===== MATERIALS PROVIDED
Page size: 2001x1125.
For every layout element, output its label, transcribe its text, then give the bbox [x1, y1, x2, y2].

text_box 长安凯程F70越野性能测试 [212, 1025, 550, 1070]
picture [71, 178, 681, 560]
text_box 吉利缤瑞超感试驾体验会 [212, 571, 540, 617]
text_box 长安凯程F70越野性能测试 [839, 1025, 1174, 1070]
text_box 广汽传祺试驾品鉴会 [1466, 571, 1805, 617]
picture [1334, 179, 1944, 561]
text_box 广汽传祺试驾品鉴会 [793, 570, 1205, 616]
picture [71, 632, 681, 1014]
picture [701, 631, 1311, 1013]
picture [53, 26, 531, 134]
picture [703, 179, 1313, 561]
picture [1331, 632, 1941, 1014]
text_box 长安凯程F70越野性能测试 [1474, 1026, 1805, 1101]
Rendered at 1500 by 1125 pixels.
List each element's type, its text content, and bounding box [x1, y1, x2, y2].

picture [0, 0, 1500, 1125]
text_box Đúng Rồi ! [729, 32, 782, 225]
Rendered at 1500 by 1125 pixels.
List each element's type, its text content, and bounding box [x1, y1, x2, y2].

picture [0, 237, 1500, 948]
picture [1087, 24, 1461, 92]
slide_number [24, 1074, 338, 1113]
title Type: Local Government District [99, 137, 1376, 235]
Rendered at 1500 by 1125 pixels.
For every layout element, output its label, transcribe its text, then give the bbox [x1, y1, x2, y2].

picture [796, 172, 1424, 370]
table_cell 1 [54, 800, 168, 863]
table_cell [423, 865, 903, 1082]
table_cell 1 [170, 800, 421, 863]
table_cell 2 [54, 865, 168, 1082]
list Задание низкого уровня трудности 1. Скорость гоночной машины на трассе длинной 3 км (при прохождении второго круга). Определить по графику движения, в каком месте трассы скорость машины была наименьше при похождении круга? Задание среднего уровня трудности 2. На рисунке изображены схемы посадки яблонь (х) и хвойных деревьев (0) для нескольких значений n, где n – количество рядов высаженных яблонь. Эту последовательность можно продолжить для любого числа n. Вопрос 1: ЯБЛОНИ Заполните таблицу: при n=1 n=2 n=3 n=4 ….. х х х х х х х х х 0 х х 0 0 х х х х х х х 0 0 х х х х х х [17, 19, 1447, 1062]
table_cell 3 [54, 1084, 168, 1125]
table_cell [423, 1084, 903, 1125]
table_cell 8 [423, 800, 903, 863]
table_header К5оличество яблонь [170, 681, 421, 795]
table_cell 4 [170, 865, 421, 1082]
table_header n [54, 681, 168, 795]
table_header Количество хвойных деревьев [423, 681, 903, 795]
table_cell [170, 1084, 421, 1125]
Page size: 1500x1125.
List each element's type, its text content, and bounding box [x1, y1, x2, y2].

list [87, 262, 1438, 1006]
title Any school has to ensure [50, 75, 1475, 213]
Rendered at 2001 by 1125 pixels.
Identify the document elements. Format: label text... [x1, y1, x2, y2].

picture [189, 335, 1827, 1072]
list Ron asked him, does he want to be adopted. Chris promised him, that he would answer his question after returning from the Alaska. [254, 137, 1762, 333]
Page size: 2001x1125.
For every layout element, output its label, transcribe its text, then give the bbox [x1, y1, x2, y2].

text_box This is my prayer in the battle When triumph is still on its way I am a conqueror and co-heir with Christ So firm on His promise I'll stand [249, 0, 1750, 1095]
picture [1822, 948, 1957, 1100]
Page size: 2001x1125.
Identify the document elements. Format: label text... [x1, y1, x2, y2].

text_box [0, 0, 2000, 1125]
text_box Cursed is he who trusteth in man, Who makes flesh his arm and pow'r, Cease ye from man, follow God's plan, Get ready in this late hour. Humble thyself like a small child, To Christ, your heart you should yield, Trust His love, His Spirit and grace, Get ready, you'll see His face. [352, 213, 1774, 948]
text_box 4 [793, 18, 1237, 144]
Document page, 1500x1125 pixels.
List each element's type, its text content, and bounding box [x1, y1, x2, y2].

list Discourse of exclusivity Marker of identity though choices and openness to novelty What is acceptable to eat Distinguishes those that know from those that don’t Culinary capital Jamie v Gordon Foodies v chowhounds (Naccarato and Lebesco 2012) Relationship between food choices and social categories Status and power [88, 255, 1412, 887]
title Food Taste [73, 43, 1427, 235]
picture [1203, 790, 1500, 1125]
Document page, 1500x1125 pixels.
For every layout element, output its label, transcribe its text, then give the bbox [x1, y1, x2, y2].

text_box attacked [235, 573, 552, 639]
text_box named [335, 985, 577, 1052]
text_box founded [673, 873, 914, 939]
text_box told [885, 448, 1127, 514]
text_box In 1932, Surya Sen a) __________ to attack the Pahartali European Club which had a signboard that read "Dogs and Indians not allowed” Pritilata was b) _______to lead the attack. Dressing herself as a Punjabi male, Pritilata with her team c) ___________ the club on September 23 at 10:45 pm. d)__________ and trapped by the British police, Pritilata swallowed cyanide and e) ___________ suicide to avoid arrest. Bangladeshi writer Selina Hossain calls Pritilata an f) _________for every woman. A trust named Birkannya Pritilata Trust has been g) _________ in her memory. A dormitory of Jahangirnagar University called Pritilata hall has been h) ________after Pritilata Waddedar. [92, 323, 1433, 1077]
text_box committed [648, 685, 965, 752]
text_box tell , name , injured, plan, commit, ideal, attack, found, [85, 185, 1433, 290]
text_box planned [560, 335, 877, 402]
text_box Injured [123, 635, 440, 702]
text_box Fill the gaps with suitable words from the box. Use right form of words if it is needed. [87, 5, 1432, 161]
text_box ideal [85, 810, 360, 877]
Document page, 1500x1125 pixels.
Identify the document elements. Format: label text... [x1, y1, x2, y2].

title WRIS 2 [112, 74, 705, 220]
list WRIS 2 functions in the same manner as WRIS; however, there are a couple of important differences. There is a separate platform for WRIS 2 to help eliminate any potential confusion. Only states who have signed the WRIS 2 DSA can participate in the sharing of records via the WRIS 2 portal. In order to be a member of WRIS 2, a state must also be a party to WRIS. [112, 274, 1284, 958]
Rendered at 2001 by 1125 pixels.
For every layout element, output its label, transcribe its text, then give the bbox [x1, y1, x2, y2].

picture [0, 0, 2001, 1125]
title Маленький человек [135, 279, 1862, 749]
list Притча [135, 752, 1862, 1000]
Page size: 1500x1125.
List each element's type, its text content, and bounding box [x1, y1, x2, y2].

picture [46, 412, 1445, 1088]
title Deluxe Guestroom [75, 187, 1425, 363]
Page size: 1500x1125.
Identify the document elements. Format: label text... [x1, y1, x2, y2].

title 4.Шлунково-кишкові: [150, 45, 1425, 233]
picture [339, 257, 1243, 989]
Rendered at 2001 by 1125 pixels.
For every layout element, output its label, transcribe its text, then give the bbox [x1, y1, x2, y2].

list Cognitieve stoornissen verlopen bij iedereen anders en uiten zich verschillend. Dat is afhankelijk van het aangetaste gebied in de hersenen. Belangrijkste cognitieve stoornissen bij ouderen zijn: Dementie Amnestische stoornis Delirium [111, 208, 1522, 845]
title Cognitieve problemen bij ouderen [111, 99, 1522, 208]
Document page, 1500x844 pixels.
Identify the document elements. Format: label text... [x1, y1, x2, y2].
==========
▶ [WHAT YOU WILL DO]
Each entry above is to be copied out exactly as written.

▶ [SOLUTION BELOW]
Page size: 2001x1125.
For every layout element, output its label, transcribe its text, then give the bbox [x1, y1, x2, y2].

text_box 长安凯程F70越野性能测试 [212, 1025, 550, 1070]
picture [71, 178, 681, 560]
text_box 吉利缤瑞超感试驾体验会 [212, 571, 540, 617]
text_box 长安凯程F70越野性能测试 [839, 1025, 1174, 1070]
text_box 广汽传祺试驾品鉴会 [1466, 571, 1805, 617]
picture [1334, 179, 1944, 561]
text_box 广汽传祺试驾品鉴会 [793, 570, 1205, 616]
picture [71, 632, 681, 1014]
picture [701, 631, 1311, 1013]
picture [53, 26, 531, 134]
picture [703, 179, 1313, 561]
picture [1331, 632, 1941, 1014]
text_box 长安凯程F70越野性能测试 [1474, 1026, 1805, 1101]
Rendered at 1500 by 1125 pixels.
List each element's type, its text content, and bounding box [x1, y1, x2, y2].

picture [0, 0, 1500, 1125]
text_box Đúng Rồi ! [729, 32, 782, 225]
Rendered at 1500 by 1125 pixels.
List each element's type, its text content, and bounding box [x1, y1, x2, y2].

picture [0, 237, 1500, 948]
picture [1087, 24, 1461, 92]
slide_number [24, 1074, 338, 1113]
title Type: Local Government District [99, 137, 1376, 235]
Rendered at 1500 by 1125 pixels.
For every layout element, output its label, transcribe its text, then give the bbox [x1, y1, x2, y2].

picture [796, 172, 1424, 370]
table_cell 1 [54, 800, 168, 863]
table_cell [423, 865, 903, 1082]
table_cell 1 [170, 800, 421, 863]
table_cell 2 [54, 865, 168, 1082]
list Задание низкого уровня трудности 1. Скорость гоночной машины на трассе длинной 3 км (при прохождении второго круга). Определить по графику движения, в каком месте трассы скорость машины была наименьше при похождении круга? Задание среднего уровня трудности 2. На рисунке изображены схемы посадки яблонь (х) и хвойных деревьев (0) для нескольких значений n, где n – количество рядов высаженных яблонь. Эту последовательность можно продолжить для любого числа n. Вопрос 1: ЯБЛОНИ Заполните таблицу: при n=1 n=2 n=3 n=4 ….. х х х х х х х х х 0 х х 0 0 х х х х х х х 0 0 х х х х х х [17, 19, 1447, 1062]
table_cell 3 [54, 1084, 168, 1125]
table_cell [423, 1084, 903, 1125]
table_cell 8 [423, 800, 903, 863]
table_header К5оличество яблонь [170, 681, 421, 795]
table_cell 4 [170, 865, 421, 1082]
table_header n [54, 681, 168, 795]
table_header Количество хвойных деревьев [423, 681, 903, 795]
table_cell [170, 1084, 421, 1125]
Page size: 1500x1125.
List each element's type, its text content, and bounding box [x1, y1, x2, y2].

list [87, 262, 1438, 1006]
title Any school has to ensure [50, 75, 1475, 213]
Rendered at 2001 by 1125 pixels.
Identify the document elements. Format: label text... [x1, y1, x2, y2].

picture [189, 335, 1827, 1072]
list Ron asked him, does he want to be adopted. Chris promised him, that he would answer his question after returning from the Alaska. [254, 137, 1762, 333]
Page size: 2001x1125.
For every layout element, output its label, transcribe its text, then give the bbox [x1, y1, x2, y2].

text_box This is my prayer in the battle When triumph is still on its way I am a conqueror and co-heir with Christ So firm on His promise I'll stand [249, 0, 1750, 1095]
picture [1822, 948, 1957, 1100]
Page size: 2001x1125.
Identify the document elements. Format: label text... [x1, y1, x2, y2].

text_box [0, 0, 2000, 1125]
text_box Cursed is he who trusteth in man, Who makes flesh his arm and pow'r, Cease ye from man, follow God's plan, Get ready in this late hour. Humble thyself like a small child, To Christ, your heart you should yield, Trust His love, His Spirit and grace, Get ready, you'll see His face. [352, 213, 1774, 948]
text_box 4 [793, 18, 1237, 144]
Document page, 1500x1125 pixels.
List each element's type, its text content, and bounding box [x1, y1, x2, y2].

list Discourse of exclusivity Marker of identity though choices and openness to novelty What is acceptable to eat Distinguishes those that know from those that don’t Culinary capital Jamie v Gordon Foodies v chowhounds (Naccarato and Lebesco 2012) Relationship between food choices and social categories Status and power [88, 255, 1412, 887]
title Food Taste [73, 43, 1427, 235]
picture [1203, 790, 1500, 1125]
Document page, 1500x1125 pixels.
For every layout element, output its label, transcribe its text, then give the bbox [x1, y1, x2, y2].

text_box attacked [235, 573, 552, 639]
text_box named [335, 985, 577, 1052]
text_box founded [673, 873, 914, 939]
text_box told [885, 448, 1127, 514]
text_box In 1932, Surya Sen a) __________ to attack the Pahartali European Club which had a signboard that read "Dogs and Indians not allowed” Pritilata was b) _______to lead the attack. Dressing herself as a Punjabi male, Pritilata with her team c) ___________ the club on September 23 at 10:45 pm. d)__________ and trapped by the British police, Pritilata swallowed cyanide and e) ___________ suicide to avoid arrest. Bangladeshi writer Selina Hossain calls Pritilata an f) _________for every woman. A trust named Birkannya Pritilata Trust has been g) _________ in her memory. A dormitory of Jahangirnagar University called Pritilata hall has been h) ________after Pritilata Waddedar. [92, 323, 1433, 1077]
text_box committed [648, 685, 965, 752]
text_box tell , name , injured, plan, commit, ideal, attack, found, [85, 185, 1433, 290]
text_box planned [560, 335, 877, 402]
text_box Injured [123, 635, 440, 702]
text_box Fill the gaps with suitable words from the box. Use right form of words if it is needed. [87, 5, 1432, 161]
text_box ideal [85, 810, 360, 877]
Document page, 1500x1125 pixels.
Identify the document elements. Format: label text... [x1, y1, x2, y2].

title WRIS 2 [112, 74, 705, 220]
list WRIS 2 functions in the same manner as WRIS; however, there are a couple of important differences. There is a separate platform for WRIS 2 to help eliminate any potential confusion. Only states who have signed the WRIS 2 DSA can participate in the sharing of records via the WRIS 2 portal. In order to be a member of WRIS 2, a state must also be a party to WRIS. [112, 274, 1284, 958]
Rendered at 2001 by 1125 pixels.
For every layout element, output its label, transcribe its text, then give the bbox [x1, y1, x2, y2].

picture [0, 0, 2001, 1125]
title Маленький человек [135, 279, 1862, 749]
list Притча [135, 752, 1862, 1000]
Page size: 1500x1125.
List each element's type, its text content, and bounding box [x1, y1, x2, y2].

picture [46, 412, 1445, 1088]
title Deluxe Guestroom [75, 187, 1425, 363]
Page size: 1500x1125.
Identify the document elements. Format: label text... [x1, y1, x2, y2].

title 4.Шлунково-кишкові: [150, 45, 1425, 233]
picture [339, 257, 1243, 989]
Rendered at 2001 by 1125 pixels.
For every layout element, output its label, transcribe its text, then give the bbox [x1, y1, x2, y2].

list Cognitieve stoornissen verlopen bij iedereen anders en uiten zich verschillend. Dat is afhankelijk van het aangetaste gebied in de hersenen. Belangrijkste cognitieve stoornissen bij ouderen zijn: Dementie Amnestische stoornis Delirium [111, 208, 1522, 845]
title Cognitieve problemen bij ouderen [111, 99, 1522, 208]
Document page, 1500x844 pixels.
Identify the document elements. Format: label text... [x1, y1, x2, y2].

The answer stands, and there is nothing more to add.